This model implements the switching algorithm for the dry and wet regime.
The switching criteria for (counter-flow) cooling coil modes are as follows.
R1: If the coil surface temperature at the air inlet is lower than the dew-point temperature at the inlet to the coil, then the cooling coil surface is fully-wet.
R2: If the surface temperature at the air outlet section is higher than the dew-point temperature of the air at the inlet, then the cooling coil surface is fully-dry.
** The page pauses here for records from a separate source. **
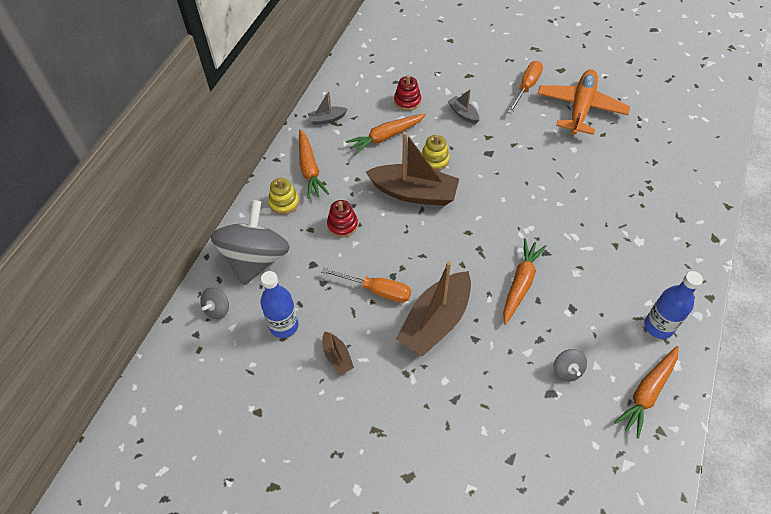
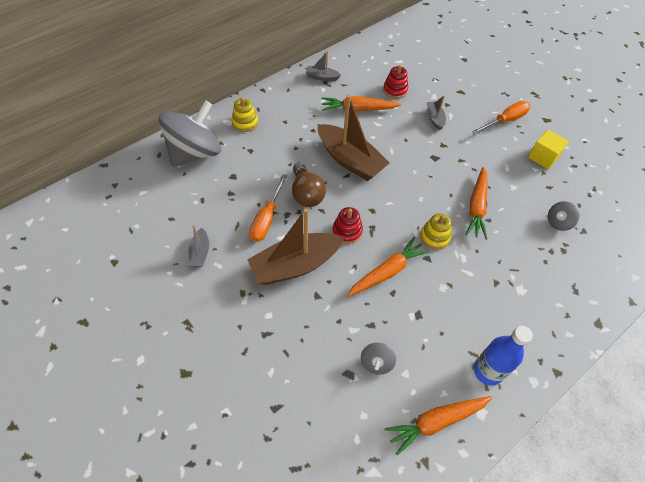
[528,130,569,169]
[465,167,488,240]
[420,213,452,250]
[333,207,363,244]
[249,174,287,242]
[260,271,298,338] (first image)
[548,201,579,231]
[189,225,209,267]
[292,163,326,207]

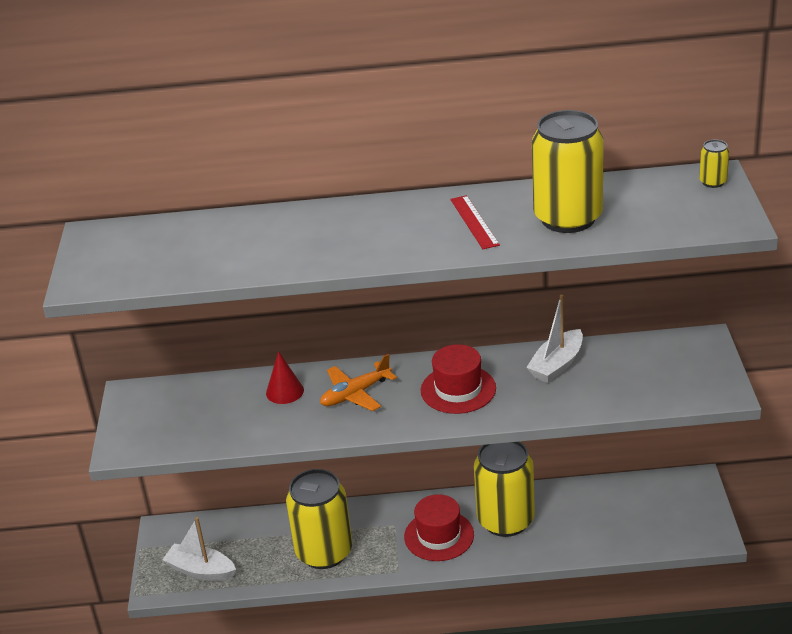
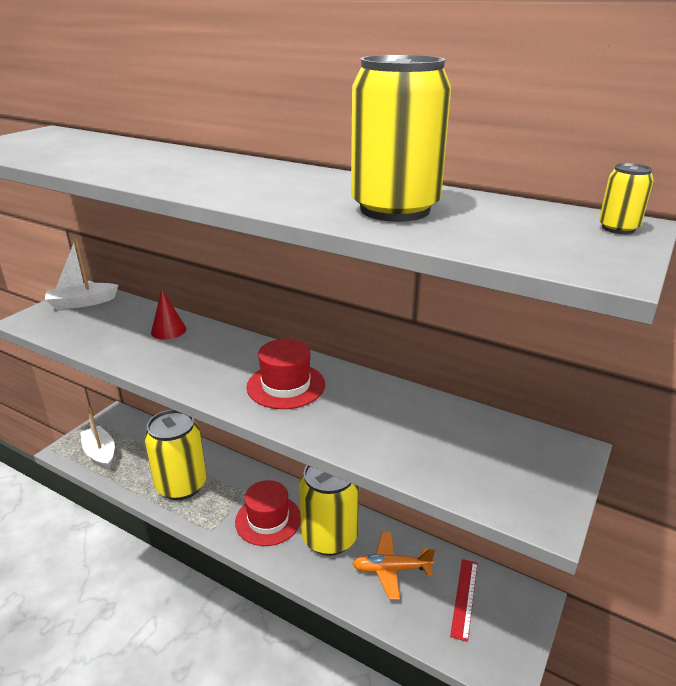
[450,559,478,642]
[45,239,118,310]
[353,532,435,600]

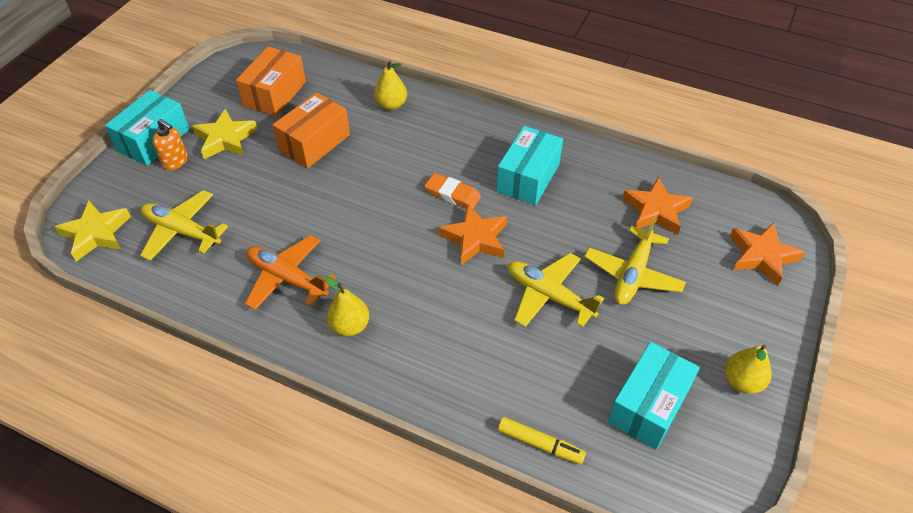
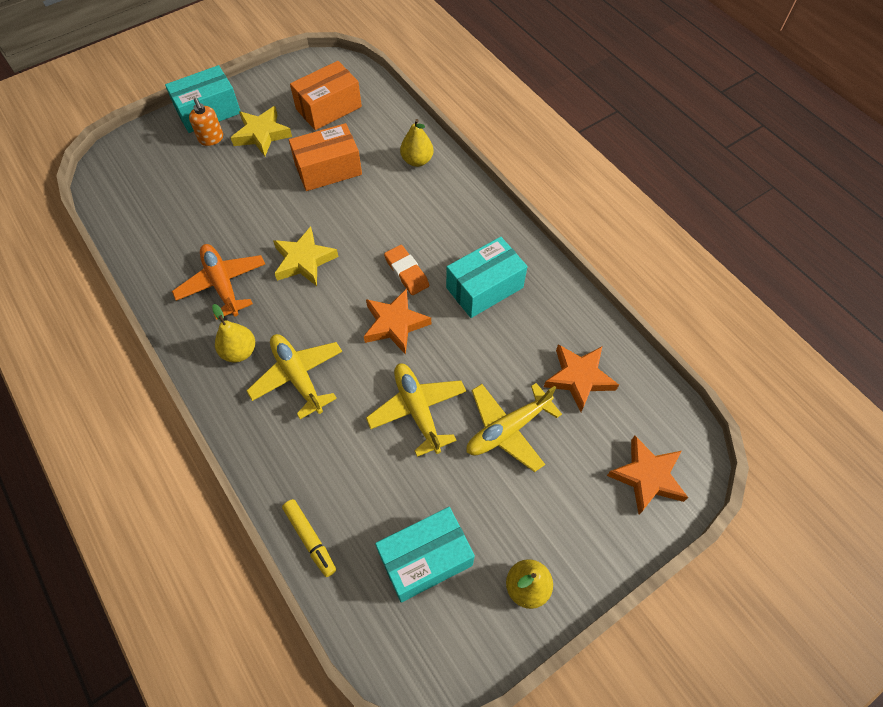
[246,334,342,419]
[273,227,339,286]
At each point of a simulation time step, the fuzzy-modeling approach determines the weights for R1 and R2 respectively (namely μFW and μFD) from the dew-point and coil surface temperatures.
It calculates total and sensible heat transfer rates according to the weights as follows.
Q̇tot=μFD Q̇tot,FD+μFW Qtot,FW
Q̇sen=μFD Q̇sen,FD+μFW Qsen,FW
The fuzzy-modeling ensures μFW + μFD = 1, μFW >=0 and μFD >=0, which means the fuzzy model outcomes of Q̇sen and Q̇tot are always convex combinations of heat transfer rates for fully-dry and fully-wet modes and therefore are always bounded by them.
The modeling approach also results in n-th order differentiable model depending on the selection of the underlying membership functions. This cooling coil model is once continuously differentiable at the mode switches.